::: Reading text
- Genre: Reality competition
- Created by: BBC Worldwide
- Based on: Strictly Come Dancing
- Directed by: Marcelo Amiky Rodrigo Carelli
- Presented by: Xuxa Junno Andrade Leandro Lima Sérgio Marone
- Judges: Jaime Arôxa Fernanda Chamma Paulo Goulart Filho
- Opening theme: "I Wanna Dance with Somebody" by Thalita Pertuzatti
- Country of origin: Brazil
- Original language: Portuguese
- No. of seasons: 5
- No. of episodes: 58

Production
- Production location: Rio de Janeiro
- Camera setup: Multiple-camera
- Running time: 90 minutes
- Production companies: Endemol Shine BBC Worldwide

Original release
- Network: RecordTV
- Release: 3 April 2017 – 11 September 2019

Related
- Xuxa Meneghel (2015–2016); The Four Brasil (2019–2020); Dancing Brasil Júnior; Strictly Come Dancing

= Dancing Brasil =

Dancing Brasil is a Brazilian reality television series based on the British reality TV competition Strictly Come Dancing and is part of the Dancing with the Stars franchise. The series was produced by Endemol Shine in partnership with BBC Worldwide.

The show is hosted by Xuxa Meneghel, alongside Junno Andrade, who became co-host in season four. Sérgio Marone co-hosted the first two seasons, while Leandro Lima was co-host in the third season.
::::::
::: Material supplied
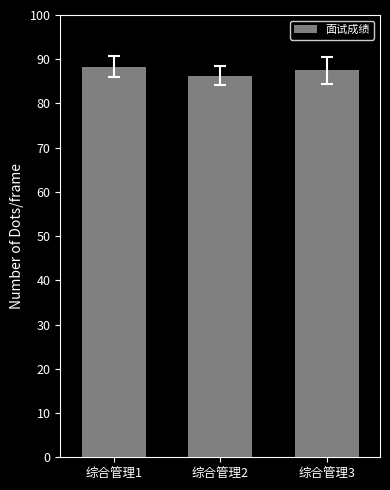

Reading left to right, transcribe all the data shown in this chart.

综合管理1=88.3	综合管理2=86.3	综合管理3=87.5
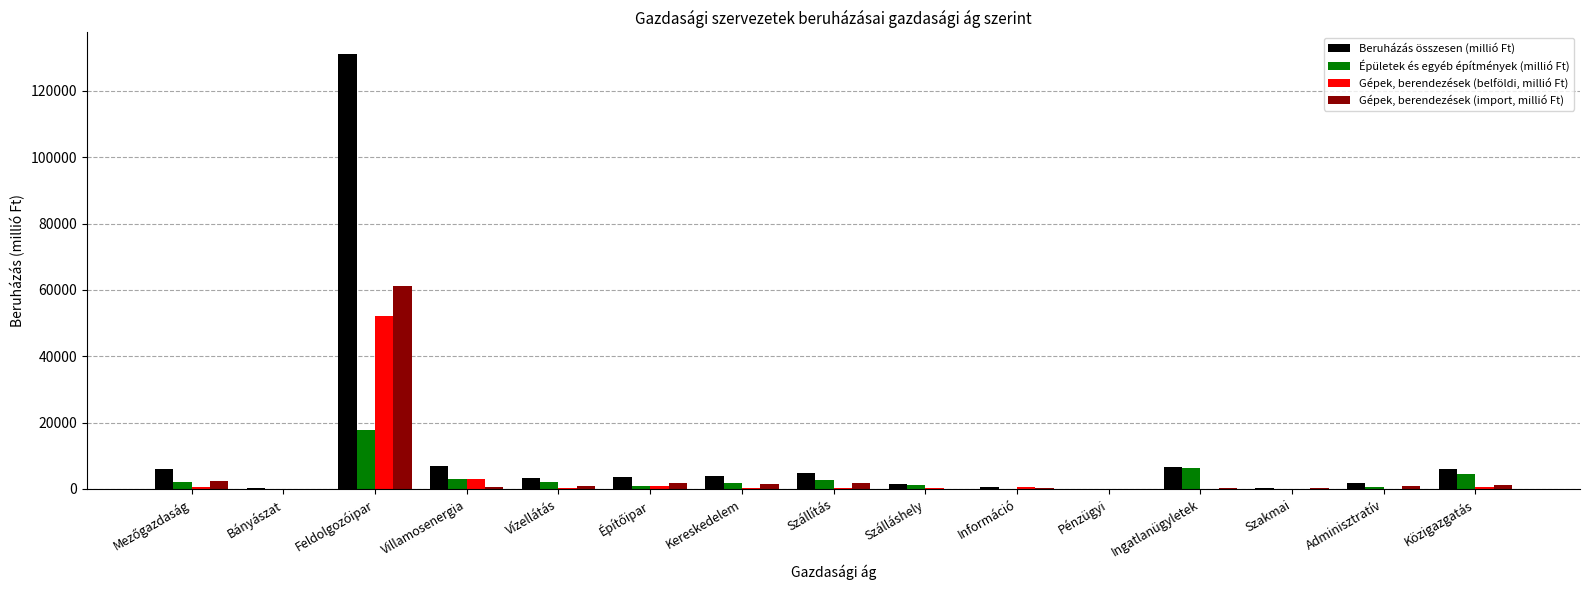

Which category has the highest value across all series?

Feldolgozóipar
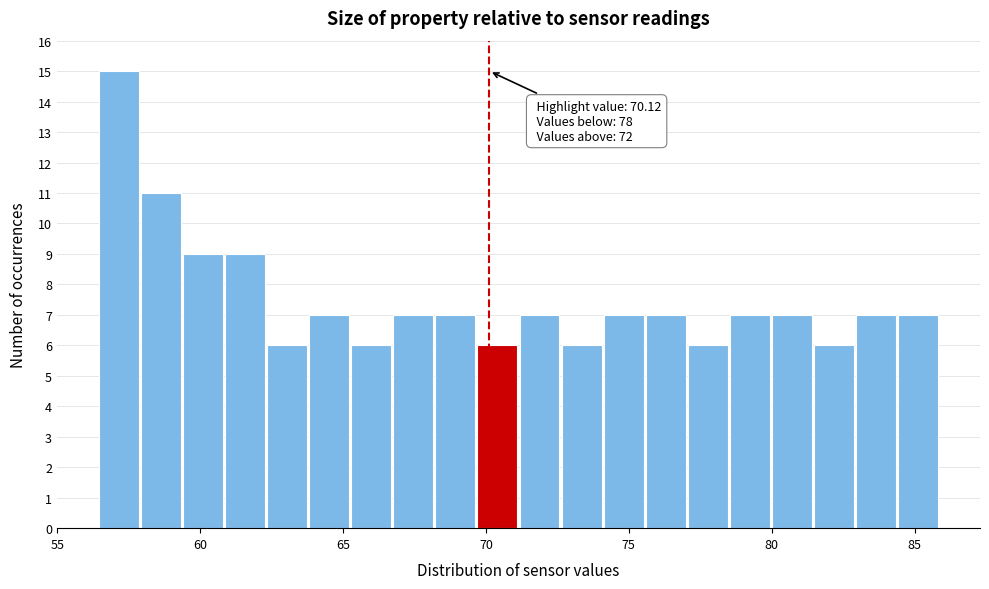

Around what value on the x-axis is the tallest bar? Give the approximate position of its centre, as read against the axis.

57.0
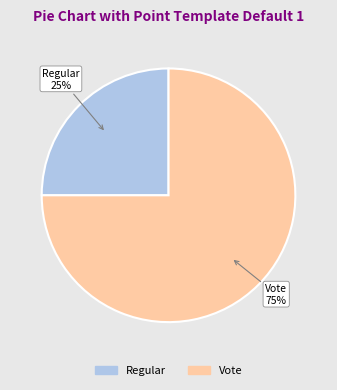

To the nearest percent, what is the average slice percentage?

50%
::::::
» Work instruction
Copy word for word the passage of the Dancing Brasil text that opens with the words containing "Dancing Brasil is" and closes with "with BBC Worldwide.". Rely on nothing but the Dancing Brasil text.

» Solution
Dancing Brasil is a Brazilian reality television series based on the British reality TV competition Strictly Come Dancing and is part of the Dancing with the Stars franchise. The series was produced by Endemol Shine in partnership with BBC Worldwide.